01/13/2025 why i'm sober
Some thoughts about my continued sobriety. It feels unfinished, but I am tired of writing it.
Sometimes I wonder why I'm sober.
I have come up with many, many reasons to be sober, but I don't think they hold the answer. Your average stoner could come up with many reasons to be sober too.
My first girlfriend was the first of my friends to start drinking, or at least the first who told me. In our nightly calls, she described how she had drank enough to get buzzed, and loved the feeling. I remember feeling a new feeling then, one that I don't think I can put a name to. Not anger or jealousy, but maybe sadness. Or disgust. The feeling of my childlike sense of right meeting adult reality.
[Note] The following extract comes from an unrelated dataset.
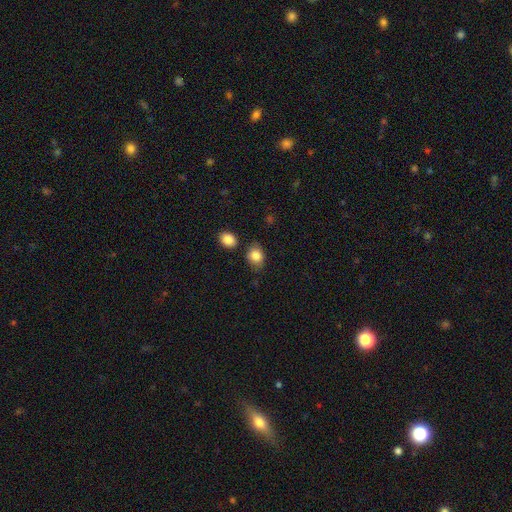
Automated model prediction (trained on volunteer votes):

That feeling kept me off alcohol. This was the first reason for my sobriety.
But she would not remain my only friend that partook for long. Eventually, every social gathering would have a smoke break, with a group splitting off to an area out of sign and coming back stoned. It started out small, only 2 or 3, but eventually the group had become so big only myself and maybe a couple friends would be left once they decided it was time for a hit. Our group party's would become defined by a lonely intermission, poking at the bonfire and sharing the time with those who remained. I would wonder what I was missing out on - the fun I wouldn't get to experience.
As the sober guy, the occasional friend would come to me to talk about their issues with alcohol or weed. We would sit and talk about how it made them anxious, how their first time had gone so horribly awry that they hoped to never do it again. Often they would leave the conversation with a newfound goal to be sober with me. But whenever the party would next split for their weed walk, they wouldn't be amongst those that stayed.
By this time I had long lost that sense of childlike discomfort at the prospect of drugs. But I still remained sober, and I don't really know why.
Something I liked about staying sober was that it meant I got to drive everyone home. I had some very good conversations with my very stoned friends on those drives. Sometimes better conversations than they would have sober.
My first month of college I didn't make any friends. After many times going to punk shows in hopes of finding some, I was invited to a smoke circle. I passed the blunt when it came my way. They talked to me about joining the socialist org. In this new step in my life, I would keep the mantle of sober.
As a fan of the punk scene, I sometimes would call myself and be called straight edge. I think its a useful term, but I usually say sober. Straight edge has the connotation I do this for moral reasons, as a response against the scourge of drugs in punk. I don't think that's my reasoning.
I have a friend - maybe 6 or 7 years older than me - who loves alcohol. As a hobby, he would make mead in his basement. During trips I took with him, he would lecture me about the different types of alcohols, what their ingredients are and how their made. He would shop at the local brewers, go to local mead competitions, and eventually find a job at a brewery. I very much enjoyed out chats.
So, to get back to the question.
I think I'm still sober because I've made it this long. Because whenever I have the opportunity to get high, whenever I have the need for some social lubricant, I just think "I haven't needed it before".
Being sober has obvious benefits - no hangovers, brain fog, and its much lighter on the wallet. But what I most appreciate is it gives me the opportunity to be social, to have fun with others and step outside my comfort zone without the need of inebriation. When people describe the wonderful feeling of staring at the stars while stoned out of their mind, I think to myself that I would rather be the person who can deeply appreciate the stars without a hit than the guy who cant.
To all my friends that use - test your substances, use responsibly, have a friend like me who can drive you home. Stare at the stars while sober once in a while and see how much you like it.